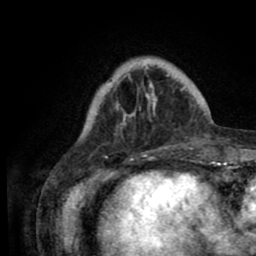
Breast MRI (dynamic contrast-enhanced), one axial slice. Position 18 of 80 along the scan axis. Cropped to one breast. Dynamic contrast-enhanced series, time point 2 of 8 at this slice position (early post-contrast). 1.5 T. TE 2.6 ms, TR 5.6 ms. 2 mm slice thickness. 256 × 256 image matrix, field of view 170 × 170 mm. Female patient.
Annotated regions visible in this slice (semi-automatically segmented with operator editing):
- enhancing-tissue mask used for the functional tumour volume (all voxels passing the contrast-enhancement thresholds inside the analysis volume; usually the tumour): bounding box (x1, y1, x2, y2) in pixels: (81, 57, 205, 160)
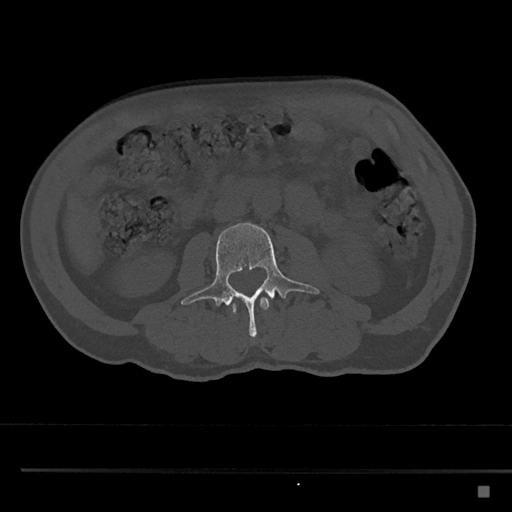
CT including the spine, one axial slice; slice 704 of 797 in the series (ordered by position); 120 kVp; bone window (W 1800 / L 400 HU); 0.5 mm slice thickness; 512 × 512 image matrix, field of view 391 × 391 mm. Male patient, age 59 years. From the clinical record (not read from this slice): primary cancer: prostate.
Structures marked on this image (semi-automatically segmented with operator editing):
- L2 vertebra: bounding box <228,297,269,315> (left, top, right, bottom; pixels)
- L3 vertebra: <181,222,320,339>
====================
# EXERCISE OBJECTIVE
Give back an exact reproduction of the entries, with all pictures excluded.

# RESPONSE TO THIS EXERCISE
Breast MRI (dynamic contrast-enhanced), one axial slice. Position 18 of 80 along the scan axis. Cropped to one breast. Dynamic contrast-enhanced series, time point 2 of 8 at this slice position (early post-contrast). 1.5 T. TE 2.6 ms, TR 5.6 ms. 2 mm slice thickness. 256 × 256 image matrix, field of view 170 × 170 mm. Female patient.
Annotated regions visible in this slice (semi-automatically segmented with operator editing):
- enhancing-tissue mask used for the functional tumour volume (all voxels passing the contrast-enhancement thresholds inside the analysis volume; usually the tumour): bounding box (x1, y1, x2, y2) in pixels: (81, 57, 205, 160)
CT including the spine, one axial slice; slice 704 of 797 in the series (ordered by position); 120 kVp; bone window (W 1800 / L 400 HU); 0.5 mm slice thickness; 512 × 512 image matrix, field of view 391 × 391 mm. Male patient, age 59 years. From the clinical record (not read from this slice): primary cancer: prostate.
Structures marked on this image (semi-automatically segmented with operator editing):
- L2 vertebra: bounding box <228,297,269,315> (left, top, right, bottom; pixels)
- L3 vertebra: <181,222,320,339>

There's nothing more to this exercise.